* **Extract to read**:
CulturalxCollabs: Fragment No. 86 highlighted © Museum für Islamische Kunst, Heiner BüldCulturalxCollabs: Fragment No. 86 highlighted © Museum für Islamische Kunst, Heiner Büld

Cultural x Collabs: Weaving the Future

Fragment No. 86

100 Fragment Journeys

This fragment is part of the "CulturalxCollabs - Weaving the Future" carpet.

Through the fragment we trace the journey of the fragment owners and their collabs as they explore, experiment and creatively advance socially relevant themes. Here is the fragment as we are sending it on this three and a half-year journey.

Follow this story to observe the transformations the fragment undergoes over the course of these years...

The journey begins...

...with Mauricio Tolosa


The Whisper of the Dragon Carpet // A co‑creative composition

This composition grew from a meeting between a fragment of the Dragon Carpet, the quiet presence of plants, my own resonant attention, and the spaces that held us.

It is not a linear story, but a weaving of history and light, memory and matter, grief and renewal.

These notes and photographs are traces of that co‑creative journey.

1. Waiting

It arrived two days ago. And I still haven’t opened it.

When I was a child, my grandfather told fantastic tales. One of my favourites was the story of the magic carpet. The first time I saw a large rug, I sat on it and focused all my attention, convinced it might lift off the ground. The adults watched me with that familiar “what a quiet child” expression.

* **Excerpted records**:

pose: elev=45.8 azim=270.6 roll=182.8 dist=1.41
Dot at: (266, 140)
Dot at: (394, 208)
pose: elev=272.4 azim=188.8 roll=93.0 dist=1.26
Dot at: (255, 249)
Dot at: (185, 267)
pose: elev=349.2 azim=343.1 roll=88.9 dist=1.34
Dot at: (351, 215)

* **Tasks to complete**:
1. Summarize the text about Fragment No. 86 in two sentences.
2. Answer these questions from the text about Fragment No. 86.
(a) How long is the journey the fragment is being sent on?
(b) How long ago did the fragment arrive in the section titled "Waiting"?
(c) What did the child do the first time they saw a large rug?
3. Extend the text about Fragment No. 86, picking up after its last sentence.

* **List of answers**:
1. Fragment No. 86 of the "CulturalxCollabs - Weaving the Future" carpet is sent on a three-and-a-half-year journey that traces its owners and their collabs as they explore, experiment and creatively advance socially relevant themes. Its journey begins with Mauricio Tolosa, whose co-creative composition "The Whisper of the Dragon Carpet" opens with the fragment still unopened two days after its arrival and with a childhood memory of a grandfather's tale of a magic carpet.

2.
(a) Three and a half years.
(b) Two days ago.
(c) The child sat on it and focused all their attention, convinced it might lift off the ground.

3.
Two days ago, I received from the Museum for Islamic Art in the Pergamon Museum in Berlin the closest thing I have ever held to a flying carpet. It is one of the 100 fragments of the replica of the 17th‑century Dragon Carpet, partially destroyed by an incendiary bomb during the Second World War. Today, these 100 pieces travel the world, gathering stories, cultures, and art before they reunite in Berlin in 2027.

I was assigned fragment #86 to explore and create from. I have not opened the package yet. The carpet needs to rest, to slowly sense the space before revealing itself — and before it carries me into this fabric of Weaving the Future, alongside other creators across the world.

2. Encounter

I opened the package containing #86 of the dragon carpet. At first glance, I was captivated—by its contour, its palette, by the surviving shape whose texture reminds me of tree bark. Greens and blues meld with reds, yellows, ochre—abstract forms whispering secrets, like the crabapple tree I spent five years beside.

As when I explore the world of plants, or any “new” realm I enter, I bring no intention—only presence. I let the carpet speak, just as I let the leaves speak. I observe gently, with affection and quiet perception, and let the concepts and stories grow slowly from there.

My spirit is tinged by the resonance of my cherished crabapple, and the echoes of fellow weavers of Peace in distant lands fill me with hope—this vibrant threading of futures.

Then, one day, my hand traces the passage from rough knots of color into soft, white silence. In that silence, something shifted. The white grows vast in my mind—a shadowed emptiness of ash and sorrowful echoes.

I heard the screams of the burned, the cries of survivors, the tears falling on embers, the guttural sound of hunger in children’s bellies. Crackling blackened skin. Air unbreathable, searing lungs. Buildings collapsing—burying children, mothers, brothers, grandparents. Dogs, plants, beds, dining tables, lamps, toothbrushes, carpets.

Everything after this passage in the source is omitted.